Bischof Küng in der Silvesterpredigt: Wieder das Wesentliche suchen!

"Wir wollen Gott für alles, was wir in dem zu Ende gehenden Jahr empfangen haben, danken und ihn um Segen bitten für das kommende Jahr", erklärte Bischof DDr. Klaus Küng in seiner diesjährigen Silvesteransprache im Dom zu St. Pölten.

Predigt im WortlautDer Bischof bezeichnete das abgelaufene Jahr als ein "ereignisreiches", aber "im Wesentlichen friedliches Jahr". Er erinnerte, dass ein neuer Dompfarrer ernannt wurde, weiters an die Wallfahrten der Ministranten und Mesner nach Rom und an die Entscheidung, dass die Diözese an der Pädagogischen Hochschule Krems weiterhin Lehrer ausbilden werde, obwohl derzeit die Kinderzahl abnehme. In diesem Zusammenhang rief er auf, die Familien zu ermutigen, zu mehr Kindern ja zu sagen. Weiters verwies der Bischof auf die Eröffnung des Konservatoriums für Kirchenmusik und an die "beachtliche Anzahl von jungen Leuten", die sich an der Fußwallfahrt für die Anliegen der Berufungspastoral beteiligt haben. Vor allem setze er große Hoffnungen auf den neuen Weihbischof, unterstrich der Bischof in seiner Predigt.

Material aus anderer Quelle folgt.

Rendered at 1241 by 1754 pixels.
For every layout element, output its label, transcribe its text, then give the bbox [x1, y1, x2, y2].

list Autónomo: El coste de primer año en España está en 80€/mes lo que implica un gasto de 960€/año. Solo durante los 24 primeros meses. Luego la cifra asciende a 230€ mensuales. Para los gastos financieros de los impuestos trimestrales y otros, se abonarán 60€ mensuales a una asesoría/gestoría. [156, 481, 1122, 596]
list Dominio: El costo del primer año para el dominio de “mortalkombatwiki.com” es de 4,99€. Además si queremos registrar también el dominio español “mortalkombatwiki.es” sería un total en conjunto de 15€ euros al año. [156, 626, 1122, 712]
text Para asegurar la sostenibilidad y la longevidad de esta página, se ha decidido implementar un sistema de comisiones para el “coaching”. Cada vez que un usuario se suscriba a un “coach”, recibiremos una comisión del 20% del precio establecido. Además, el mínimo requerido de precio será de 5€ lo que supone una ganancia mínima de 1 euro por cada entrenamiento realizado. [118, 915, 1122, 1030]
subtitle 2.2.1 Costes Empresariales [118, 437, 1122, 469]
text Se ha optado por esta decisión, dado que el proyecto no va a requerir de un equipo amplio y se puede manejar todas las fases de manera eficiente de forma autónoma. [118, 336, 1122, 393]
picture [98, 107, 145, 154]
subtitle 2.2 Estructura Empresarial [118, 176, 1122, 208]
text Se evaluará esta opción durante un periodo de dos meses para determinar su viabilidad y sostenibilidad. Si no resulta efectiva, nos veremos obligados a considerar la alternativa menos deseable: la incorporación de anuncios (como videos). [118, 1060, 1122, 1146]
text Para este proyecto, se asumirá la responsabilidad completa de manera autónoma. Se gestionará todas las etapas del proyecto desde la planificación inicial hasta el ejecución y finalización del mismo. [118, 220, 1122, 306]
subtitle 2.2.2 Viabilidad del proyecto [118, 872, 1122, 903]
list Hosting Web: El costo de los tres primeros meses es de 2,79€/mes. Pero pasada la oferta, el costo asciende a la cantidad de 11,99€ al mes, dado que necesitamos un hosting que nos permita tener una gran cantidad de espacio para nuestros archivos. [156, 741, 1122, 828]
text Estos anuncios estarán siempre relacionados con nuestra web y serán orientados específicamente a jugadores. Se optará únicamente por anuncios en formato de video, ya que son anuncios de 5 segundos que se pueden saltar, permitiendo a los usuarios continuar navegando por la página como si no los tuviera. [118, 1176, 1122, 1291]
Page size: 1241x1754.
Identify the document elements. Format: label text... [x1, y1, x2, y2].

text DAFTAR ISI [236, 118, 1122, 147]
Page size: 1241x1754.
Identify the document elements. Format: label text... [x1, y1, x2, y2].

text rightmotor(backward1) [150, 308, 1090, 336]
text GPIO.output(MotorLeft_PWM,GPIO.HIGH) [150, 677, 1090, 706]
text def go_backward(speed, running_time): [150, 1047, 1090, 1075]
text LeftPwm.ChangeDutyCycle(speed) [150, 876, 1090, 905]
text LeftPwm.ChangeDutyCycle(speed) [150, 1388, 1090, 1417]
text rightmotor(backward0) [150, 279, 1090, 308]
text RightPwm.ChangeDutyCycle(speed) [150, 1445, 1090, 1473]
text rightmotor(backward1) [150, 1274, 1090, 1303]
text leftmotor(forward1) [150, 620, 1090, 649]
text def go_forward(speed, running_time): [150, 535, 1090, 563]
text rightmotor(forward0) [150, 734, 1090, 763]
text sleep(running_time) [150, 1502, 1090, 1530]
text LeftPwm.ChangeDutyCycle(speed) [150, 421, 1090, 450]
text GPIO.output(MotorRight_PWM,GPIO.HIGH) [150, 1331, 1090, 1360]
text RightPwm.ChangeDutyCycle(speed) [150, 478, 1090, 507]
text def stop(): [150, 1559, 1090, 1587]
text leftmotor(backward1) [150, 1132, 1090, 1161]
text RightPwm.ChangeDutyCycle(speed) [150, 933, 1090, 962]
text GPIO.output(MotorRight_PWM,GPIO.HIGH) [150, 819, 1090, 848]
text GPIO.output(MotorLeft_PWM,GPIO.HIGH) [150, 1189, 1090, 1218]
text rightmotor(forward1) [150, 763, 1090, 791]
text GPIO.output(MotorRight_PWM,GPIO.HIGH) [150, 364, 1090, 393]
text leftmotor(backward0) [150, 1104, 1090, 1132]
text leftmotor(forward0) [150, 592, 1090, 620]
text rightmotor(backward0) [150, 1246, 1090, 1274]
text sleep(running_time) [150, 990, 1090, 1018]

Bischof Küng verwies auch auf die "großen Herausforderungen", die im kommenden Jahr auf die Diözese zukommen. Er nannte dabei den Besuch des Heiligen Vaters in Mariazell, von dem er sich für alle einen kräftigen Impuls erhoffe, ihr Christsein zu erneuern. "Das Gute in den Herzen der Menschen soll geweckt und gefördert werden", sagte er. Dabei sei auch notwendig, dass sich das Volk Gottes "in dieser materialistisch geprägten, vom Wohlstand verweichlichten Gesellschaft" erhebe und zu einem konsequent christlichen Leben aufrufe.
Dieser Impuls, der vom Besuch des Papstes ausgehe, soll auch den Pfarrgemeinderäten zu Gute kommen, die im März neu gewählt werden, sagte der Bischof. "Wir müssen Wege finden, um in der heutigen Zeit das Samenkorn des Evangeliums in die Herzen der Menschen zu säen". Der Bischof wies aber auch hin, dass manche seelsorglichen Methoden, die lange Zeit "sehr fruchtbar und effizient" waren, an vielen Orten nicht mehr greifen.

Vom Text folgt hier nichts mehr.